Roughly 64 percent of the RDSA materials in the results have only been cited once, and a full three-quarters have been cited three times or less. However, seven RDSA docs have gotten *a ton of use* in Scopus -- including three Rice Institute pamphlets, two faculty articles, and a thesis.
<br />

| Scopus Reference ID | Handle | Cited Count |
|--|--|--|
|8645875|https://scholarship.rice.edu/handle/1911/62733|51|
|33745146554|https://scholarship.rice.edu/handle/1911/19969|56|
|34548277499|https://scholarship.rice.edu/handle/1911/21679|96|
|3509551|https://scholarship.rice.edu/handle/1911/9176/|155|
|79951656251|http://scholarship.rice.edu/handle/1911/62229|163|
|8744485|http://scholarship.rice.edu/handle/1911/63159|194|
|3146836|http://scholarship.rice.edu/handle/1911/62865|230|

Additionally, Scopus metadata has already indexed the subject matter of the articles referencing the RDSA objects:

In [None]:
for scopus_id in scopus_ids:
    r = requests.get('https://api.elsevier.com/content/abstract/scopus_id/' + str(scopus_id) + '?apiKey=XXXXXXXXXXXXX')
    xml_received = r.text
    soup = BeautifulSoup(xml_received,"xml")
    subjects = soup.find_all("subject-area")
    for subject in subjects:
        print(str(scopus_id) + '||' + str(subject))

These results were easily cleaned and condensed to reportable subject areas. While the natural/formal sciences of course took up quite a chunk of the pie in aggregate, there was a strong showing from the arts and social sciences as well:

![graph3.PNG](graph3.PNG)

The data -
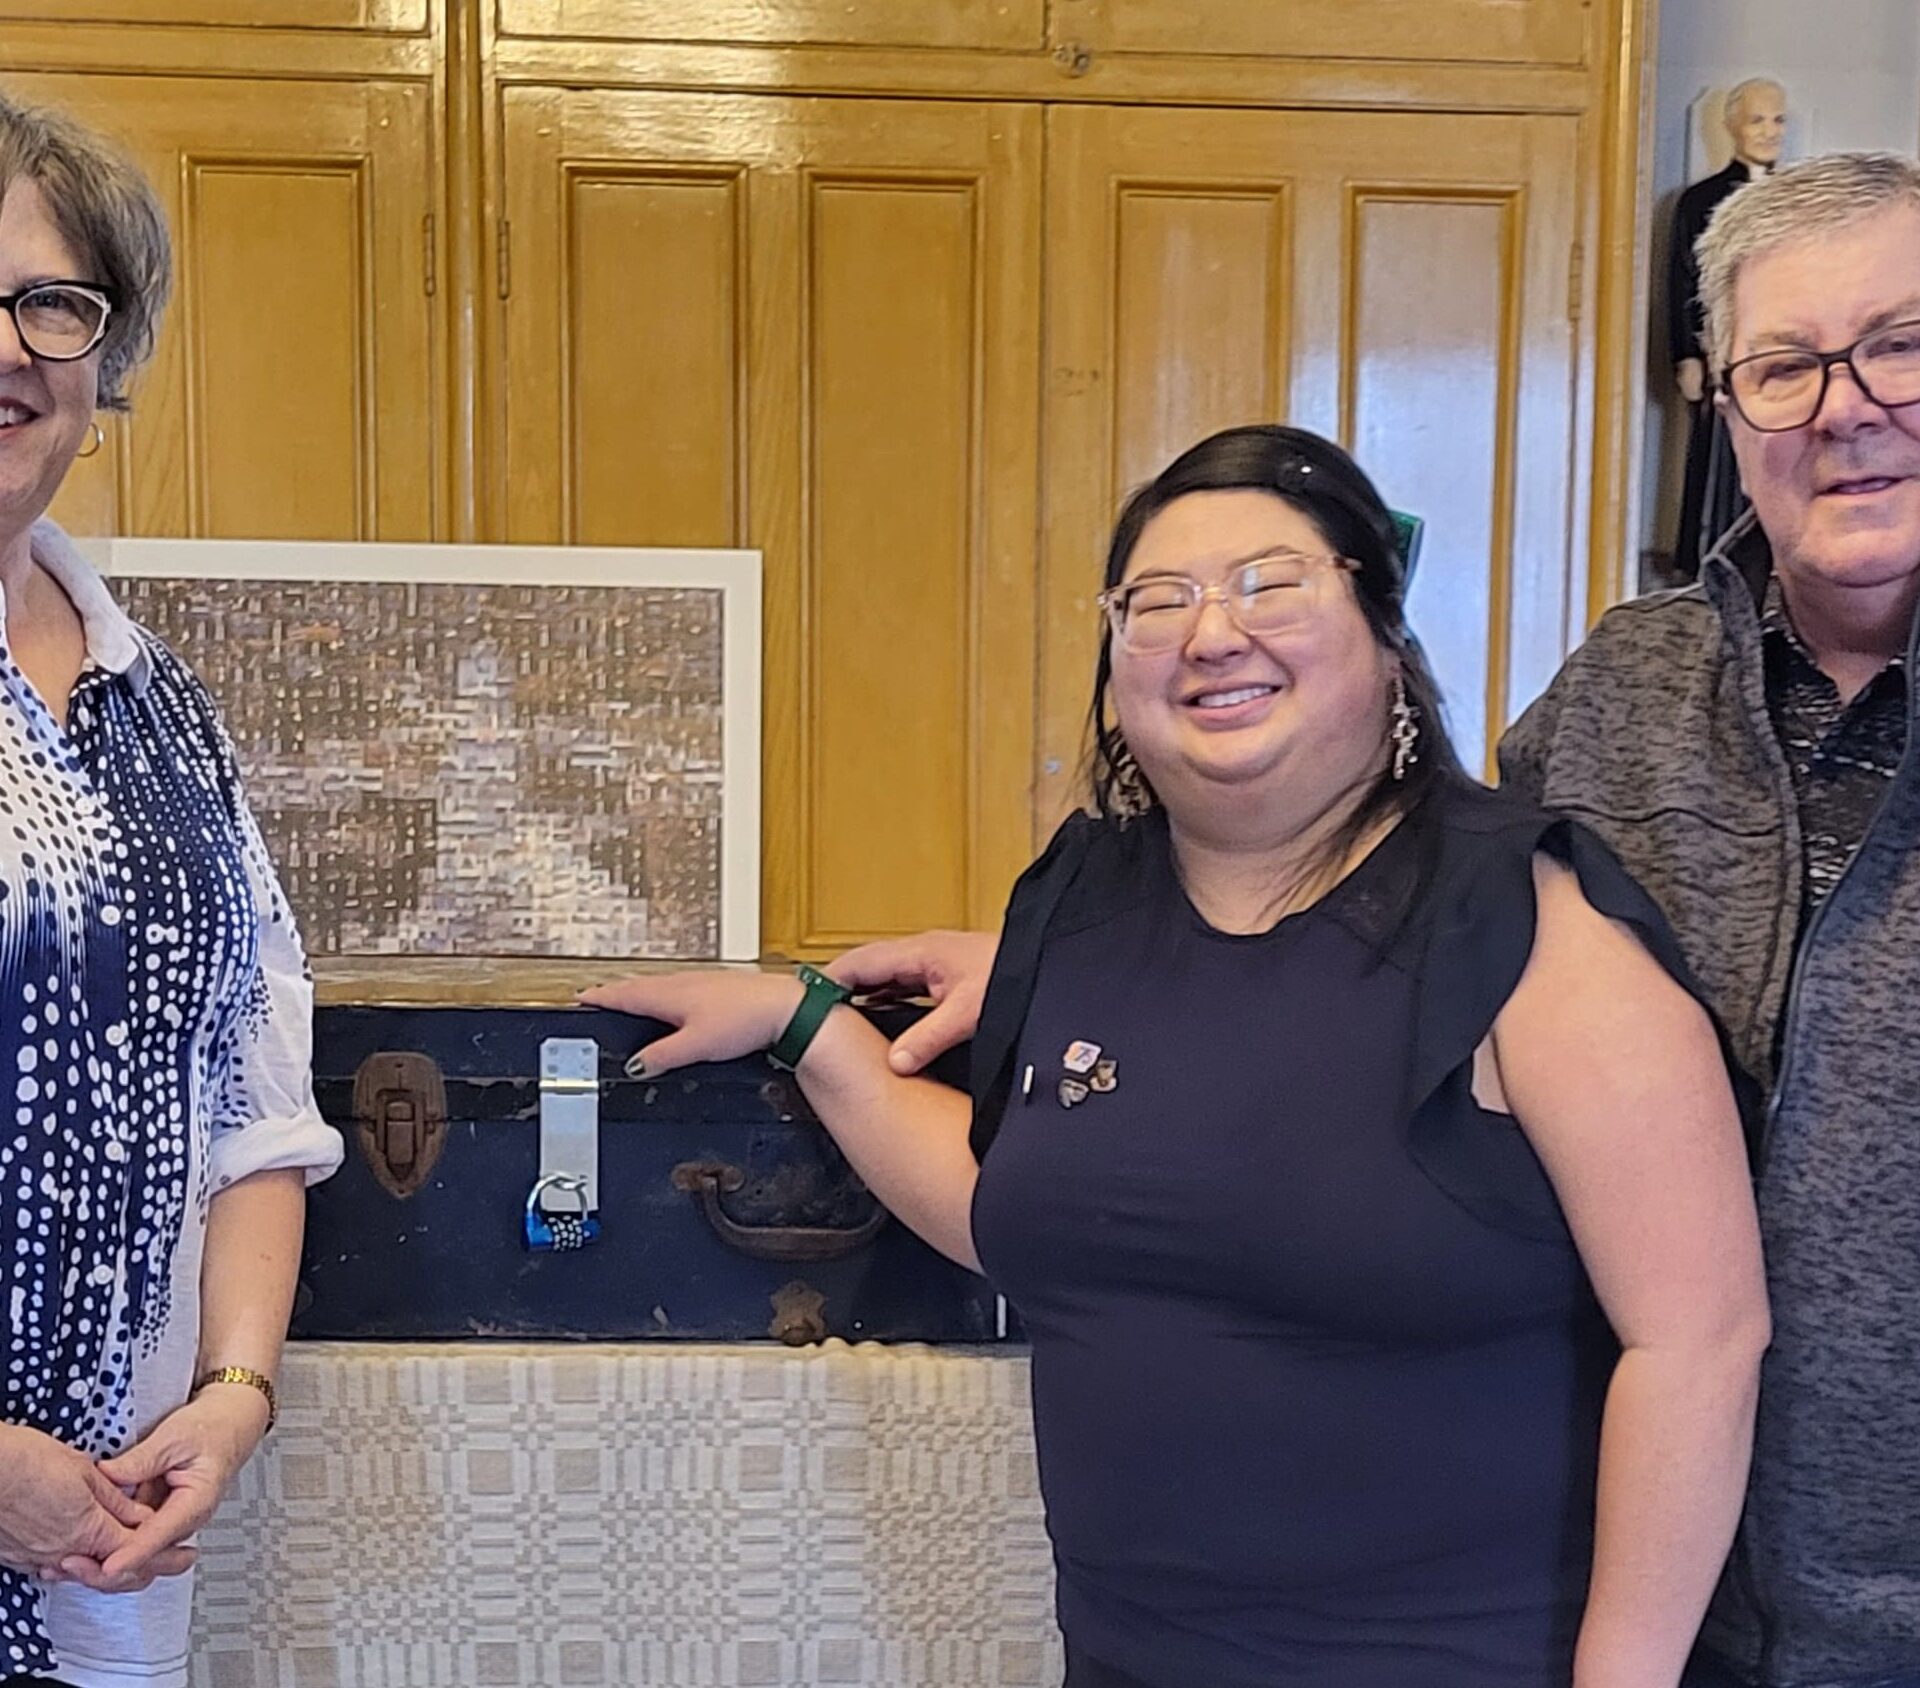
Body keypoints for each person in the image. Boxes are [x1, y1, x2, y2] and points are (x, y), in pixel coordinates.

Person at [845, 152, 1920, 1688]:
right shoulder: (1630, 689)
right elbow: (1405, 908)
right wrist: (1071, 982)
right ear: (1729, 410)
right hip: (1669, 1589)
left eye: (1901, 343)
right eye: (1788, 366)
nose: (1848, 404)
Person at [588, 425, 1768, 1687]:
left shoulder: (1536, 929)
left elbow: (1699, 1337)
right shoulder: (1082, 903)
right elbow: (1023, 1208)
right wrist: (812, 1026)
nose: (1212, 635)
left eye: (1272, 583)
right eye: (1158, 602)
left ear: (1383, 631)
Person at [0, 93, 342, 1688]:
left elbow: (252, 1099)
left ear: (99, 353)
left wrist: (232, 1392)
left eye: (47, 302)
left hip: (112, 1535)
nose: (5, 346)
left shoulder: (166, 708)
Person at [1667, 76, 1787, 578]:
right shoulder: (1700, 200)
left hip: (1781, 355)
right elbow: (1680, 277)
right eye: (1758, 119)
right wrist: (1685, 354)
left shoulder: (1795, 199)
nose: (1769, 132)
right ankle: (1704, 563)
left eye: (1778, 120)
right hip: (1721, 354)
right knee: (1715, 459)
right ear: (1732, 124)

Exercises -
(a) Translate this sentence from the text on RDSA citations in Scopus into Spanish: "These results were easily cleaned and condensed to reportable subject areas."
(b) Carry the text on RDSA citations in Scopus forward from its final line, adding the next stretch of the write-up.

Exercise answers -
(a) Estos resultados se depuraron y se condensaron fácilmente en áreas temáticas aptas para informar.

(b)
## Extended Analysis

While all of these results were impressive, something nagged at me. I couldn't put my finger on it until I overlaid the number of 2007-2016 RDSA search results on top of the original REFSRC search results and saw the giant chasm between the two:

![graph4.PNG](graph4.PNG)

Full discolsure: I think it naive to assume everything in the RDSA should be found in Scopus. While we do have almost 3,000 scholarly publications in the RDSA and thousands upon thousands more dissertations, archival images, university-related documents, and cultural heritage collections, it would be utterly foolish to think that every journal article written by Rice faculty and staff will be deposited there, or that everything in the RDSA should be somehow referenced in Scopus.

That being said, I suspect are that we are missing out on a limited number of citations that should explicitly link to the RDSA.

Take, for example, *Natural Associativity and Commutativity*, the top-cited RDSA document from our search results; written in 1963, it has 230 citations in Scopus between 1970 and 2017, with 75 in the past ten years.

Only *one* of these 75 citations, it turns out, links directly to the RDSA.

Is it possible that people have been citing a physical copy of the pamphlet for the last decade? I suppose; its author, Saunders MacLean, included it in a monograph in the late 1970s. But none of those articles reference the book -- they reference the pamphlet itself.

Part of the issue may be the references themselves; I noticed that some can be of varying accuracy, and Scopus (understandably) simply parses them at face value.

Take, for example, our Rice Institute Pamphlet that showed up six times in the search results. Its RDSA page provides a helpful example citation, and due to the fact that there are several reference citation formats in academia, we can't expect the example citation to be the format every article uses, right?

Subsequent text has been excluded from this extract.